▶ _Ordine di lavoro A_:
Nel brano sul Consiglio di Sicurezza, a quale articolo della Carta si richiama il diritto di legittima difesa dello Stato aggredito?
::: Brano fornito
Non si può non riconoscere che, spesso, lo stesso Consiglio di Sicurezza si è dimostrato inefficace a fronteggiare situazioni di crisi internazionale; ma questo, dovuto alla struttura stessa dell’organo uscito dalle ceneri della II guerra mondiale e alla persistenza del diritto di veto in capo ai cinque
membri permanenti3, non può essere motivo valido per considerare non più vincolante il sistema convenzionale venutosi a creare intorno all’Organizzazione stessa ma, eventualmente, dovrebbe spronare gli Stati membri della comunità internazionale ad adoperarsi per una sua riforma in chiave maggiormente democratica e rappresentativa degli attuali e differenti equilibri geopolitici. Quindi, in presenza di un attacco armato, l’inattività del Consiglio di Sicurezza o l’inefficacia dei suoi pronunciamenti, lascia intatto il diritto dello Stato aggredito di reagire per legittima difesa ex art.51 della Carta, mentre non si può sostenere che il ricorso alla forza sia legittimo per rispondere ad una presunta minaccia di aggressione verso la quale, proprio perché presunta, tale organo non ha preso posizione: ciò porterebbe all’arbitrio totale nelle relazioni tra Stati.
::::::
::: Record forniti
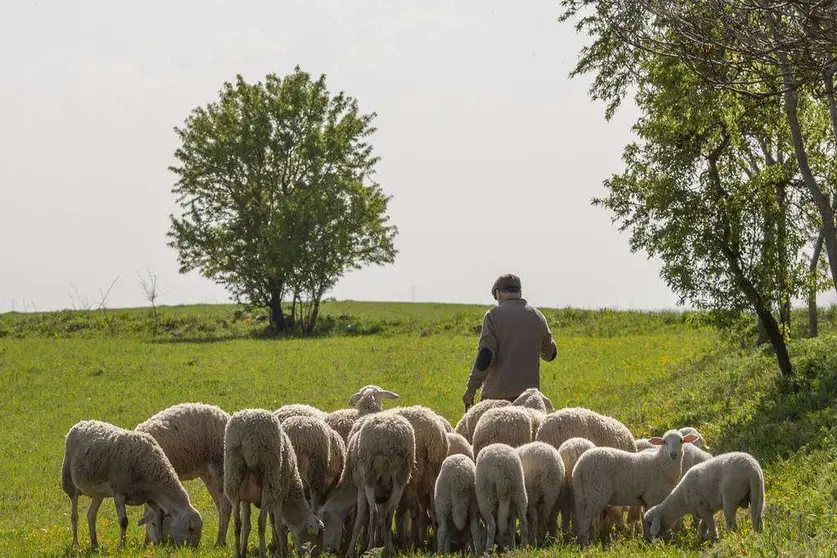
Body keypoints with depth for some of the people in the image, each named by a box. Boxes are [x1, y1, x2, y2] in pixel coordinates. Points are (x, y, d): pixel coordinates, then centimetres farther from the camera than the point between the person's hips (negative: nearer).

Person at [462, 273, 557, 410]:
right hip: (528, 392, 3)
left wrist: (471, 389, -9)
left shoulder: (494, 315, -4)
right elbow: (550, 354, 20)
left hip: (497, 392, -3)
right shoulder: (537, 316, 9)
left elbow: (485, 355, -12)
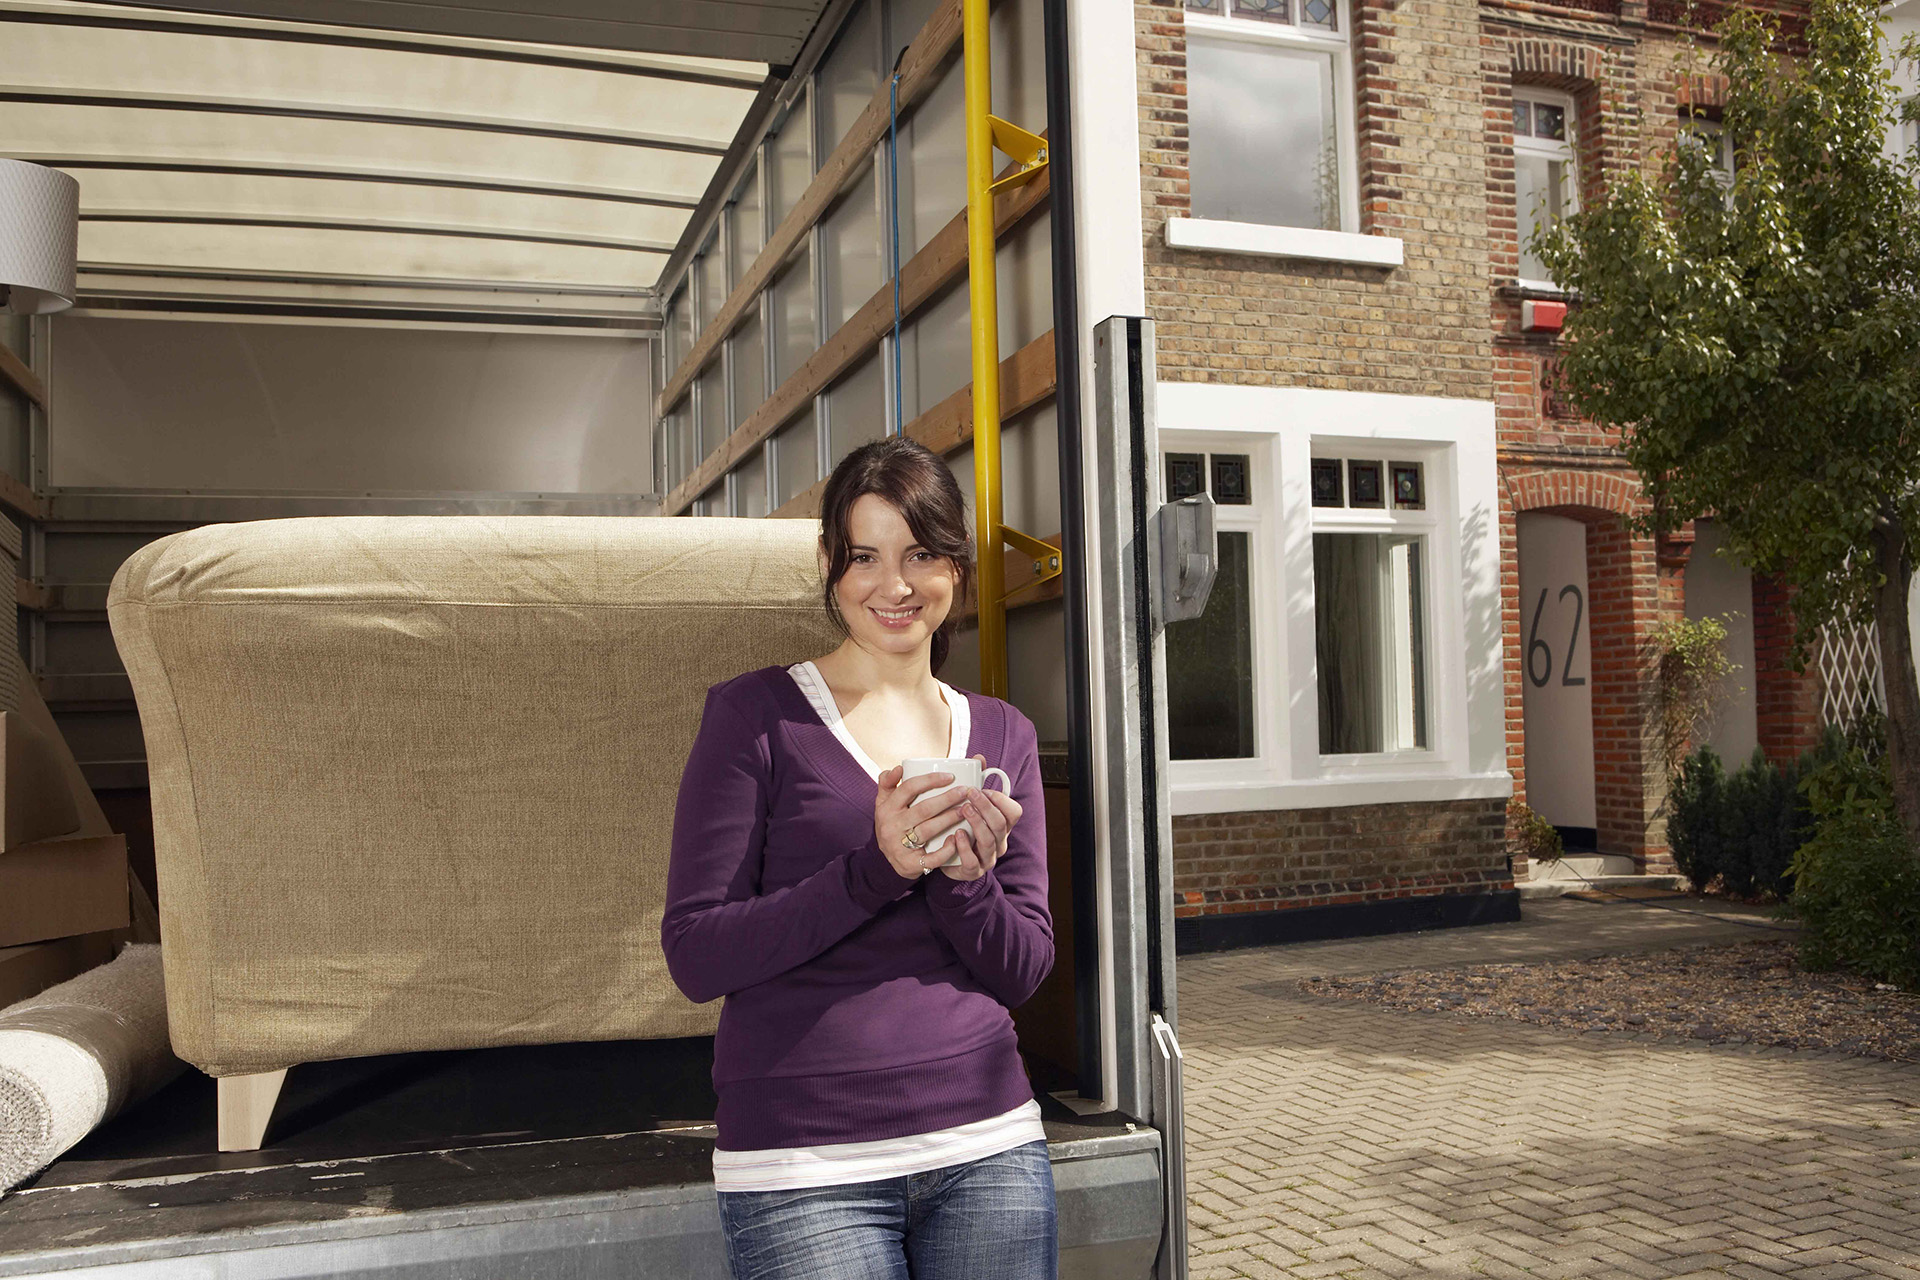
::::::
▶ _Ordine di lavoro B_:
Rinomina "left" in "L" in tutti i record e riscrivine le righe lasciando invariato tutto il resto, senza riportare le immagini.

▶ _Risposta finale A_:
All'articolo 51 della Carta.

▶ _Risposta finale B_:
Body keypoints with depth for some of the people in the image, each named by a box. Boxes are [x1, y1, x2, y2] in pixel coordinates. Points are (x, y, d): pixel coordinates, then centimetres farther from the camera than the point between the person's hips (negative: nearer).

Person at [462, 273, 557, 410]:
right hip: (528, 392, 3)
L wrist: (471, 389, -9)
L shoulder: (494, 315, -4)
right elbow: (550, 354, 20)
L hip: (497, 392, -3)
right shoulder: (537, 316, 9)
L elbow: (485, 355, -12)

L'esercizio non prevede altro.